Of course there are guitar solos which are currently unfashionable but their angularity and conciseness transcend fashion.

The strengths of the album lie in those cornerstones of rock - memorable melodies, powerful hooks and passion. Cobain, as his suicide proved, wasn't manufacturing anguish as a marketing ploy.

Nevermind changed the face of rock. Grunge became a marketing label and Nevermind a necessary accessory in any rebellious kid's wardrobe.

Major labels went on a "grunge" signing-spree and the success of Nevermind launched or assisted the careers of Pearl Jam, Alice in Chains, Smashing Pumpkins, Stone Temple Pilots, Mudhoney, Soundgarden, Screaming Trees and dozens of others. It was SeattleSeattleSeattle until you were sick of it. Nirvana were on the cover of the New York Times, the album sold four million copies within four months (the tally stands at more than 10 million today), and plaid shirts and long shorts were on the catwalks of Milan.

When bassist Chris Novoselic talked to me in late January '92, just before the band appeared here, he was already worn out and weary of the attention.

But what Cobain left as a legacy wasn't a fashion fad. He put passion and anxiety out front in superb songs, and allowed them just that once to be scrubbed up for general acceptance.

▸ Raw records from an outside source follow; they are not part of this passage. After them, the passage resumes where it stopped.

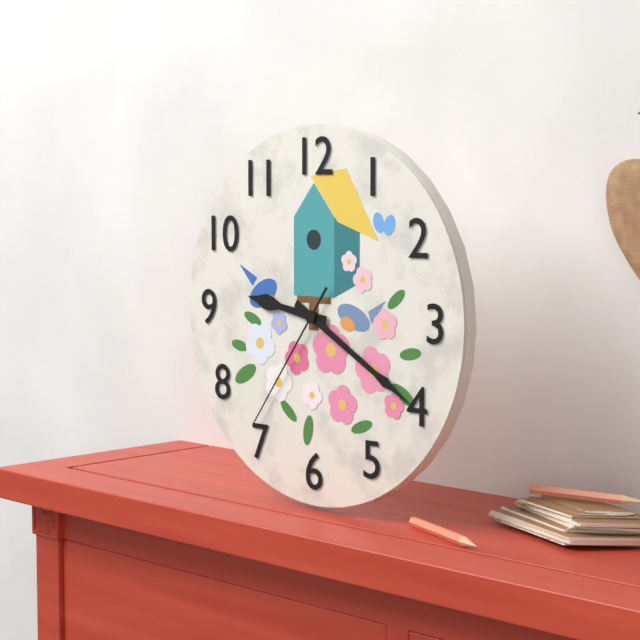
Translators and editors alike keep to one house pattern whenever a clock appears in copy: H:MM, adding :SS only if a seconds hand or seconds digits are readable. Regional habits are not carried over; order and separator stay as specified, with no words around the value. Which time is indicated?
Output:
9:20:36
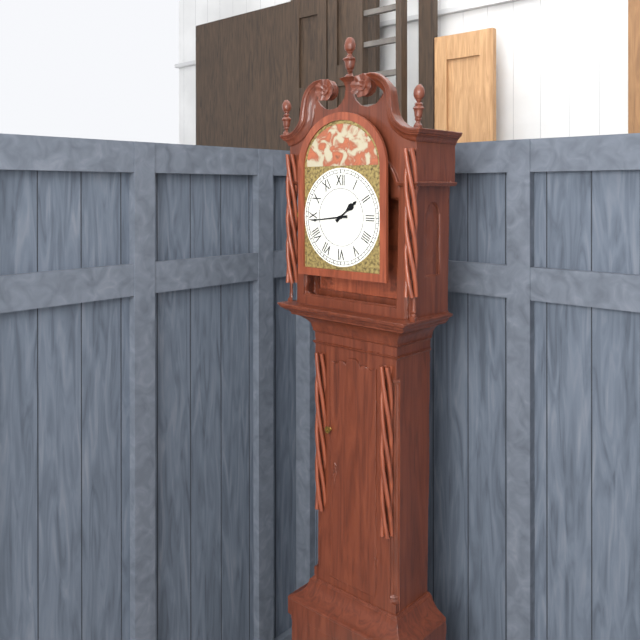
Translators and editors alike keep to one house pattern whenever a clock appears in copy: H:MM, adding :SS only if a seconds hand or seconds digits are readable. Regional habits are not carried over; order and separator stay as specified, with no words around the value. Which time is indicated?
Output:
1:44
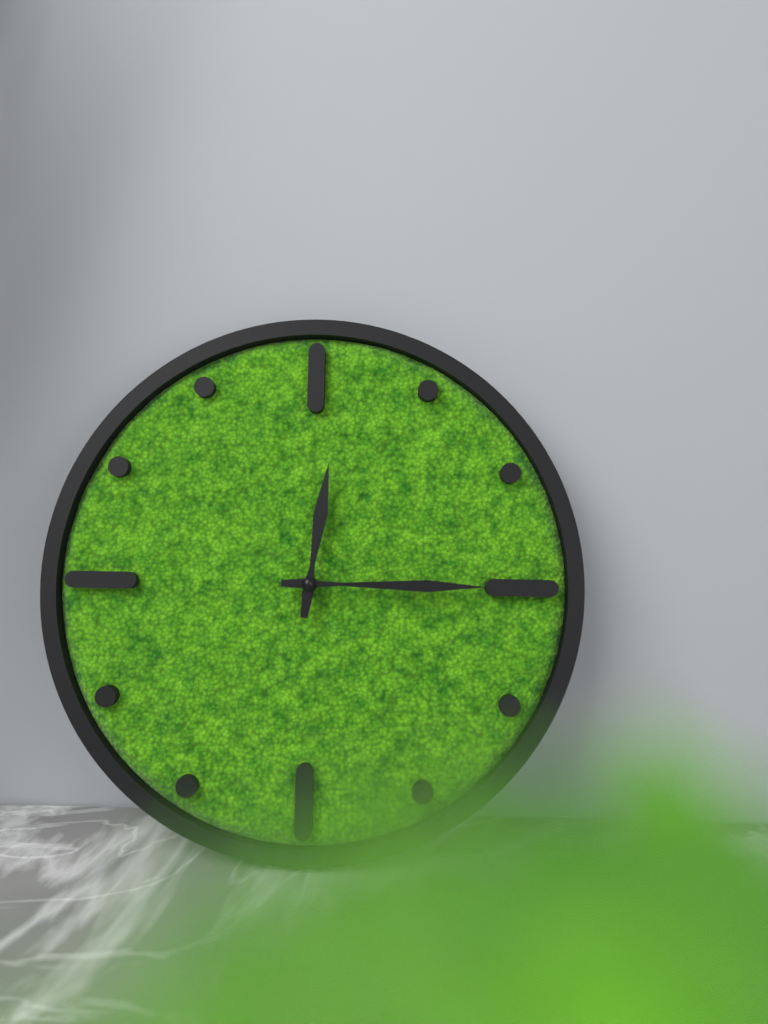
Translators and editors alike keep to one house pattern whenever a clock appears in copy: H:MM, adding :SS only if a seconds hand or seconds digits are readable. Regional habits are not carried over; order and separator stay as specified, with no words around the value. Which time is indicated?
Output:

As I've written this, Nevermind has been playing at full volume. It's still a terrific album. The noisecore components (Sonic Youth was their reference) are married to the pure pop and classic metal attitude. Cobain described the sound as "the Bay City Rollers getting molested by Black Flag" and they listened to old Aerosmith and Black Sabbath in downtime. Is Breed not borne of Sabbath, and Territorial Pissings pure punk? Doesn't Stay Away owe something to the Pixies? And isn't On a Plain just a great pop song?

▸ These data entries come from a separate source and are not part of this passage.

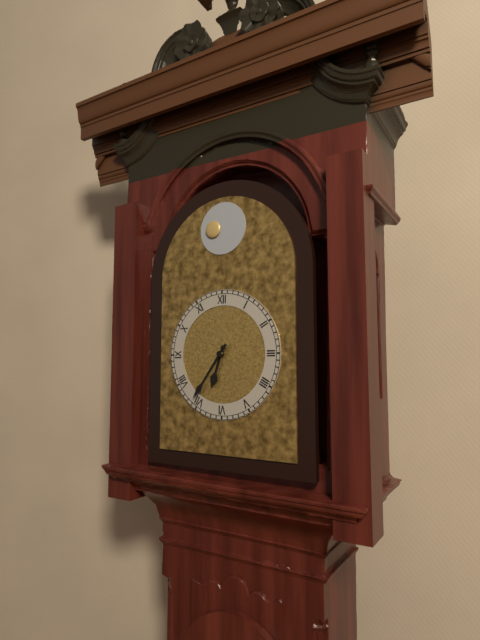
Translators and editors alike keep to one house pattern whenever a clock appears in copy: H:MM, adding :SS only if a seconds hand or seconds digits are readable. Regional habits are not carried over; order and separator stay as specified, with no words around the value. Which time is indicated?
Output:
6:36
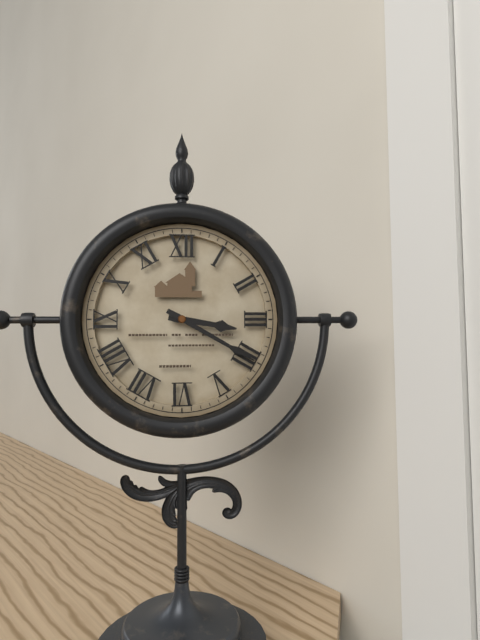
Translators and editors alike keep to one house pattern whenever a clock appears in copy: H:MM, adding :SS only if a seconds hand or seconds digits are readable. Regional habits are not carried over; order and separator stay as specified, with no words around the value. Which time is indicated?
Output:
3:20
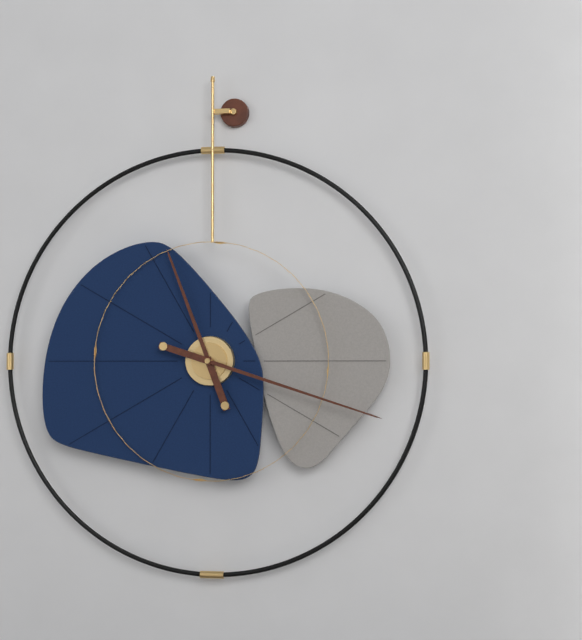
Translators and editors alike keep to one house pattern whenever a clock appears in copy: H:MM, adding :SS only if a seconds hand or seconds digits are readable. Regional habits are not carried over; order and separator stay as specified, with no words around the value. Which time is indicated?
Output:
11:18
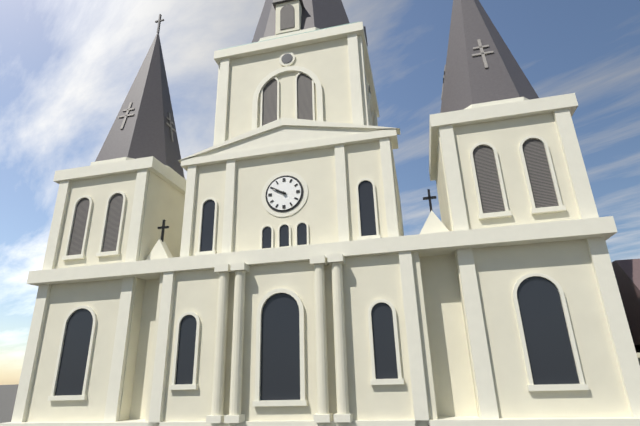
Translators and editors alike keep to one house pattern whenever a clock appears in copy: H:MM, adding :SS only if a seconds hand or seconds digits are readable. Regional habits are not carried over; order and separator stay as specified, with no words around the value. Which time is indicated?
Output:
9:50
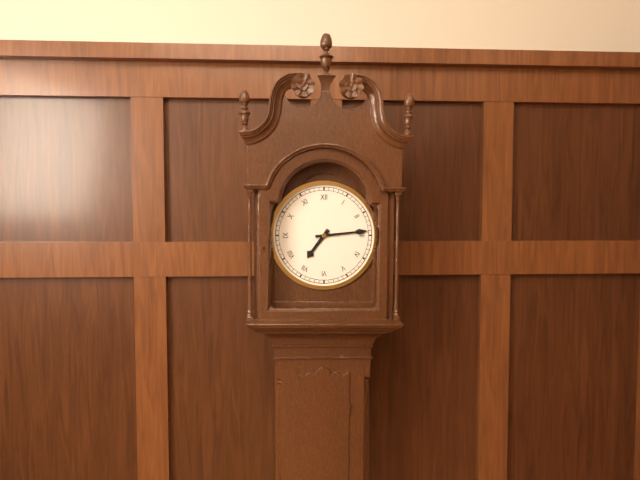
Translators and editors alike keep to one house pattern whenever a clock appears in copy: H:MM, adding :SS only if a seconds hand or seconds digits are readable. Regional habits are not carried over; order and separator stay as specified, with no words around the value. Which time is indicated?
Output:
7:14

All of Cobain's influences were decanted into Nevermind, an album possessed of exciting immediacy but with a sense of distilled history.

After the final track, the cello-coloured and intense Something in the Way, there is that unearthly silence. Then the furiously angry buried track Endless Nameless kicks in.

Somehow that silence, then the sonic squall, is a strange and apt metaphor. Of what I have yet to fathom. But what a thrilling album even now.